» **Task requirements**:
Filter task. Return each line of the material that holds the string "الجزائري".
'''
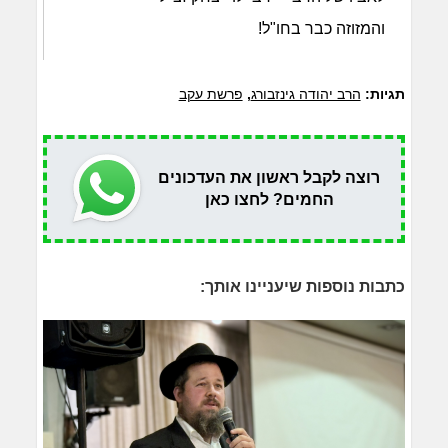
והמזוזה כבר בחו"ל!
תגיות:
הרב יהודה גינזבורג
,
פרשת עקב
רוצה לקבל ראשון את העדכונים
החמים? לחצו כאן
כתבות נוספות שיעניינו אותך:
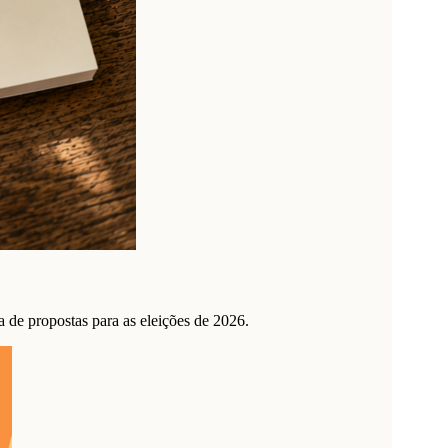
de propostas para as eleições de 2026.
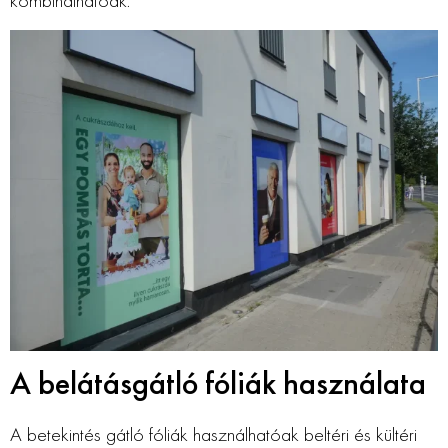
kombinálhatóak.
A belátásgátló fóliák használata
A betekintés gátló fóliák használhatóak beltéri és kültéri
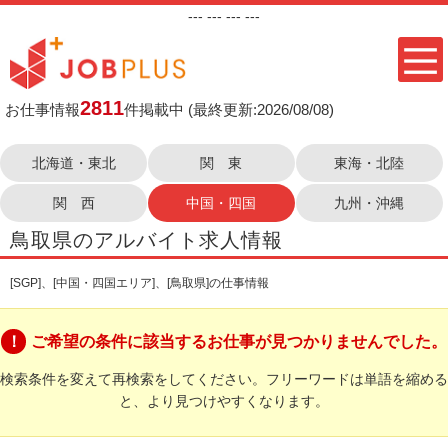
---
--- ---
---
2811
お仕事情報
件掲載中
(最終更新:2026/08/08)
北海道・東北
関 東
東海・北陸
関 西
中国・四国
九州・沖縄
鳥取県のアルバイト求人情報
[SGP]、[中国・四国エリア]、[鳥取県]の仕事情報
ご希望の条件に該当するお仕事が見つかりませんでした。
検索条件を変えて再検索をしてください。フリーワードは単語を縮める
と、より見つけやすくなります。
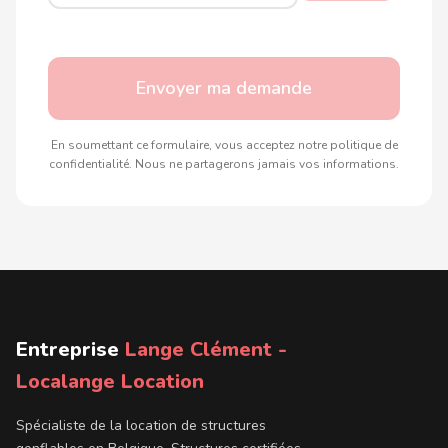
Envoyer ma demande
En soumettant ce formulaire, vous acceptez notre politique de
confidentialité. Nous ne partagerons jamais vos informations.
Entreprise
Lange Clément -
Localange Location
Spécialiste de la location de structures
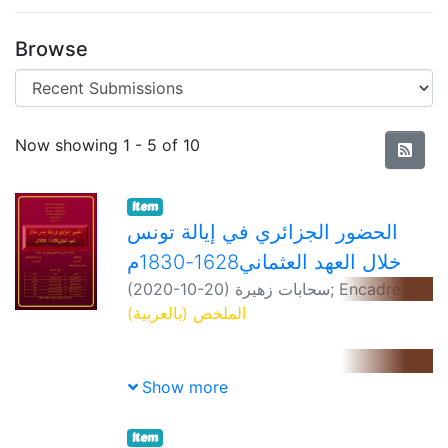
Browse
Recent Submissions
Now showing
1 - 5 of 10
Item
الحضور الجزائري في إيالة تونس
خلال العهد العثماني1628-1830م
(
2020-10-20
)
سحابات زهيرة
;
Encadreur:
عسال نور الدين
الملخص (بالعربية)
تتناول هذه الدراسة موضوع" الحضور الجزائري
Show more
في إيالة تونس خلال العهد العثماني 1628-
1830م "حيث حتمت الظرفية مع مطلع
Item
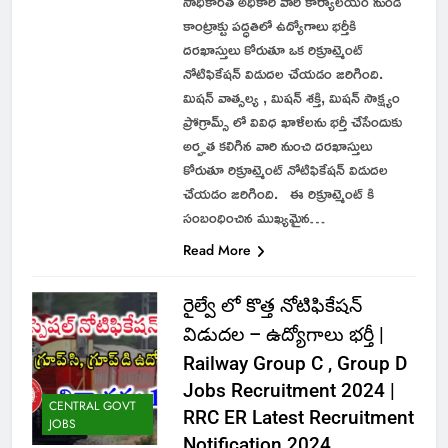
సాధికారత అధికారి వారి కార్యాలయం నుండి
కాంట్రాక్టు పద్ధతిలో ఉద్యోగాలు భర్తీకి
దరఖాస్తులు కోరుతూ ఒక రిక్రూట్మెంట్
నోటిఫికేషన్ విడుదల చేయడం జరిగింది.
మిషన్ వాత్సల్య , మిషన్ శక్తి, మిషన్ సాక్ష్యం
ప్రోగ్రామ్స్ లో వివిధ ఖాళీలను భర్తీ చేసేందుకు
అర్హత కలిగిన వారి నుంచి దరఖాస్తులు
కోరుతూ రిక్రూట్మెంట్ నోటిఫికేషన్ విడుదల
చేయడం జరిగింది. ఈ రిక్రూట్మెంట్ కి
సంబంధించిన ముఖ్యమైన…
Read More
రైల్వే లో కొత్త నోటిఫికేషన్
విడుదల – ఉద్యోగాలు భర్తీ |
Railway Group C , Group D
Jobs Recruitment 2024 |
CENTRAL GOVT
RRC ER Latest Recruitment
JOBS
Notification 2024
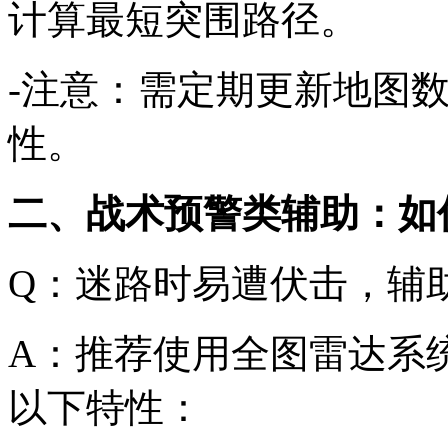
计算最短突围路径。
-注意：需定期更新地图
性。
二、战术预警类辅助：如
Q：迷路时易遭伏击，辅
A：推荐使用全图雷达系
以下特性：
'''
» **Response below**:
الحضور الجزائري في إيالة تونس
تتناول هذه الدراسة موضوع" الحضور الجزائري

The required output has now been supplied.